● Yapılacak iş
Vahşi Batı mitleri üzerine yazıyı, yazar ve iletişim satırları dahil, hiçbir değişiklik yapmadan baştan sona eksiksiz olarak yazıya geçirin.

Yazar : Şenay Tanrıvermiş
İletişim : senayt@windowslive.com
Bu filmle beraber birden kafama saksı düşmüş gibi tüm mitlerin en güzel taraflarının hep Batı’ya ait olduğu bilgisine aydım bir kez daha. Batı vahşi olduğunda içinde cesur hikayeler, kahraman kovboylar, filozof Kızılderililer, aşk, seks, içki ve harika müziklerle birlikte bir sürü dünya güzeli atlar geçer aklımızdan. Deh dıgıdık dıgıdık dıgıdık ve Red Kit’le başlayan vahşi batı hayranlığımız anında kırk yıllık tanıdıklarımızdan daha canlı imajlar halinde belirirler.
Haydutluk, hırsızlık, katillik ve vahşet adeta marifet olur. Her zaman uydurmasyon bir şerif kanunu temsil etse de, adalet bizatihi kahramanların elinden olay anında ve yerinde direkt verilir. İşlemler ilk elden görülür, eli çabuk olan ve yüreğinde korku barındırmayan kazanır. Zaten bir kahraman böyle olmazsa kahraman olmaz.

● Verilen bilgiler
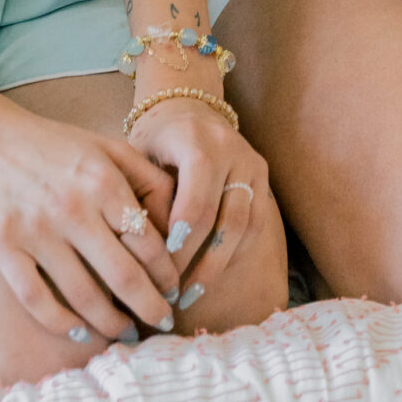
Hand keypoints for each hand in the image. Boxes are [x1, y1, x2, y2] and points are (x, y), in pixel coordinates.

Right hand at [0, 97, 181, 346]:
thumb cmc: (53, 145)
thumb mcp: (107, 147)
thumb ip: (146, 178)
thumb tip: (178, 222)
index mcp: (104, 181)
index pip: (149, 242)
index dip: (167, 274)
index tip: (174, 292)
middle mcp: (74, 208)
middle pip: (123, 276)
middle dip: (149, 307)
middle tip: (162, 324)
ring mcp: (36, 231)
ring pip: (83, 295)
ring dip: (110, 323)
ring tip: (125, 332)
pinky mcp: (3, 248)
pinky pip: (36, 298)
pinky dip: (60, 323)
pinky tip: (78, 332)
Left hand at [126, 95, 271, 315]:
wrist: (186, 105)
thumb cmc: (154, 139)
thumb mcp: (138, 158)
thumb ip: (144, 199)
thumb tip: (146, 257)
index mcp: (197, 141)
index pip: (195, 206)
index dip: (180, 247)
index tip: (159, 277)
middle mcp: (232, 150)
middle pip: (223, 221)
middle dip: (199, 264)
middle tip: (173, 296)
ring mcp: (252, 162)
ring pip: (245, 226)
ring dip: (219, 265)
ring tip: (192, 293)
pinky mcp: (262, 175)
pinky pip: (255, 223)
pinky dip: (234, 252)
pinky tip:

● Çözüm
Yazar : Şenay Tanrıvermiş
İletişim : senayt@windowslive.com
Bu filmle beraber birden kafama saksı düşmüş gibi tüm mitlerin en güzel taraflarının hep Batı’ya ait olduğu bilgisine aydım bir kez daha. Batı vahşi olduğunda içinde cesur hikayeler, kahraman kovboylar, filozof Kızılderililer, aşk, seks, içki ve harika müziklerle birlikte bir sürü dünya güzeli atlar geçer aklımızdan. Deh dıgıdık dıgıdık dıgıdık ve Red Kit’le başlayan vahşi batı hayranlığımız anında kırk yıllık tanıdıklarımızdan daha canlı imajlar halinde belirirler.
Haydutluk, hırsızlık, katillik ve vahşet adeta marifet olur. Her zaman uydurmasyon bir şerif kanunu temsil etse de, adalet bizatihi kahramanların elinden olay anında ve yerinde direkt verilir. İşlemler ilk elden görülür, eli çabuk olan ve yüreğinde korku barındırmayan kazanır. Zaten bir kahraman böyle olmazsa kahraman olmaz.